While the aims of the study were completed, the study is not without limitations. The first and most obvious is the relatively small sample size of a relatively homogenous population. Similarly, the sample size makes understanding the potential biases between high- (e.g., athletes), and low- (e.g., clinical) performing populations difficult. Secondly, nuances in collecting rapid force variables are challenging to eliminate, once again exacerbated by the limited sample size. This study utilized a pre-tensioned state before contraction initiation, which can be difficult for some participants. The same contractions also analyzed maximal and rapid force production, increasing variability when compared to using separate rapid and ramping contractions to determine RFD and PF, respectively.1 Therefore, it may have been beneficial to utilize brief and ramping contractions to assess rapid and maximum force production, respectively.1 Rest between maximal contractions were self-selected between 10-30 seconds. Therefore, it is plausible that some participants may have performed better or worse on each device based partially on fatigue or post-activation potentiation effects.
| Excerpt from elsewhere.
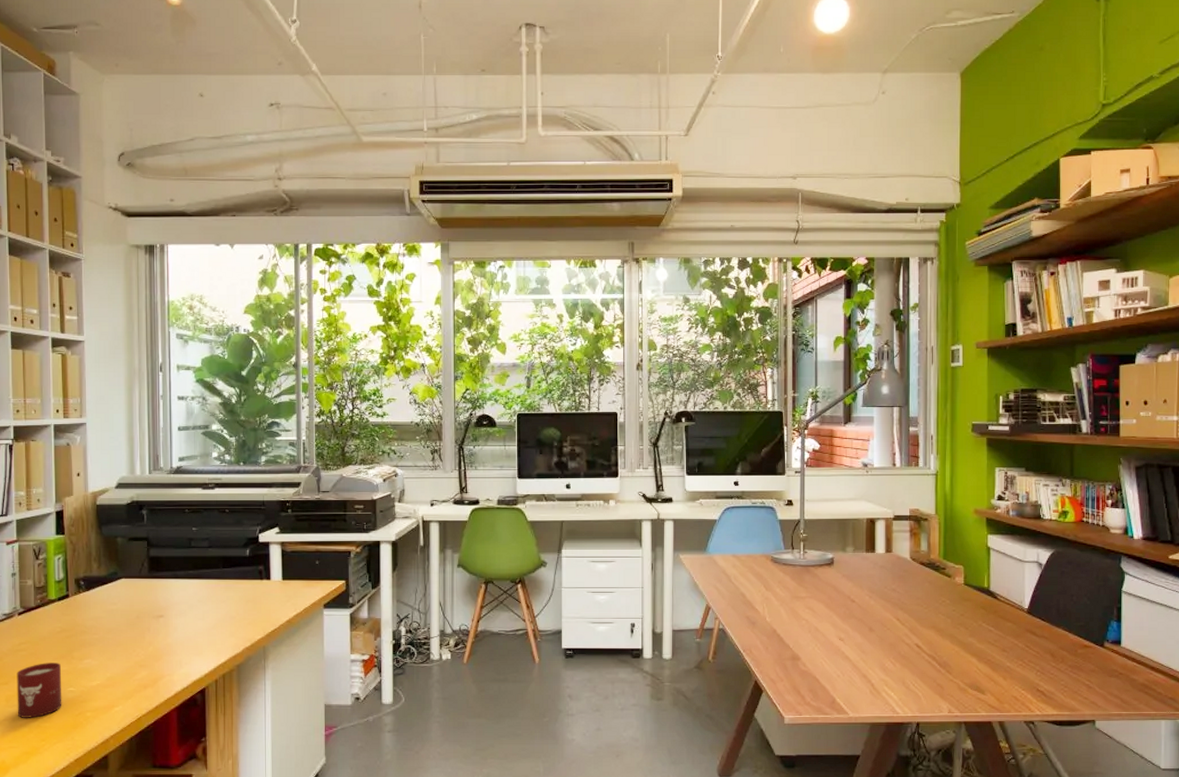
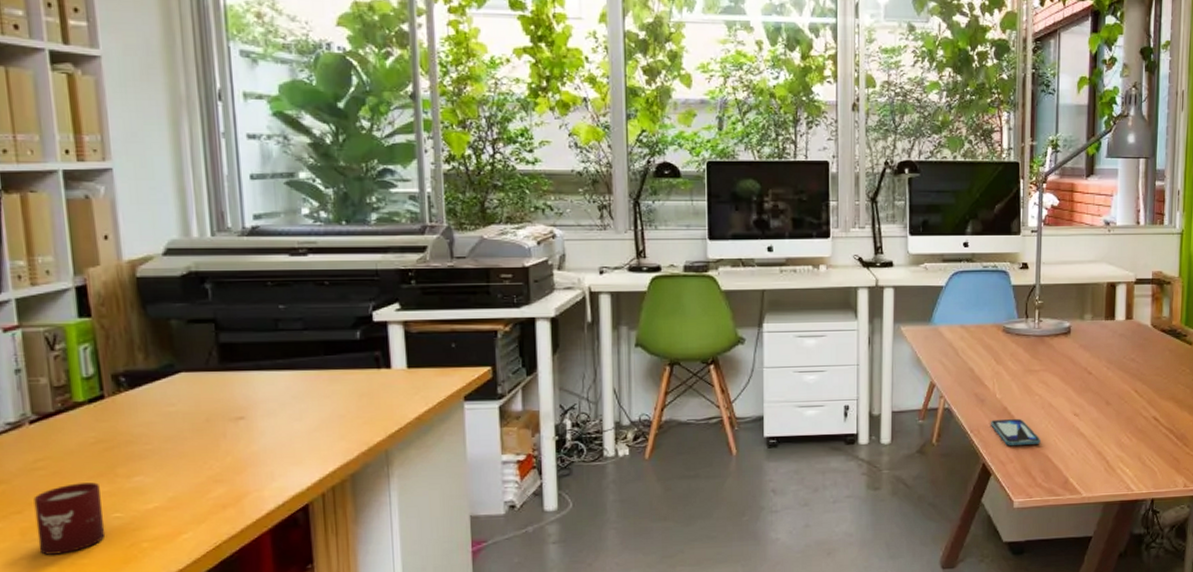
smartphone: none [761,640,808,666] -> present [990,418,1041,446]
However, this was likely minimal as participants would likely self-select similar rest periods for both devices. This study compared a single isokinetic dynamometer and a single strain-gauge, and therefore cannot conclusively determine that all dynamometer or strain-gauge manufacturers are similar. Finally, readers should be cognizant that single joint isometric testing, while primarily valuable in rehabilitation contexts, should likely progress to, or be used alongside dynamic multi-joint assessments.


The isokinetic dynamometer is often the standard in open chain force data capture in physical medicine. However, the device’s cost and portability often limit its use in clinical settings. The results of the present study indicate that the treatment plinth and strain-gauge combination can be used to produce valid maximal and rapid force measurements at a reduced cost and improved practicality when compared to an isokinetic dynamometer. The study’s overall findings support using the strain-gauge as a suitable alternative to the isokinetic dynamometry for measuring PF and PRFD. However, strain-gauge testing of RFD2080, and IMP2080 should be used with caution.

Conflict of interest

The strain-gauge and software were developed, in part, by some of the authors of this manuscript with the end goal of commercialization.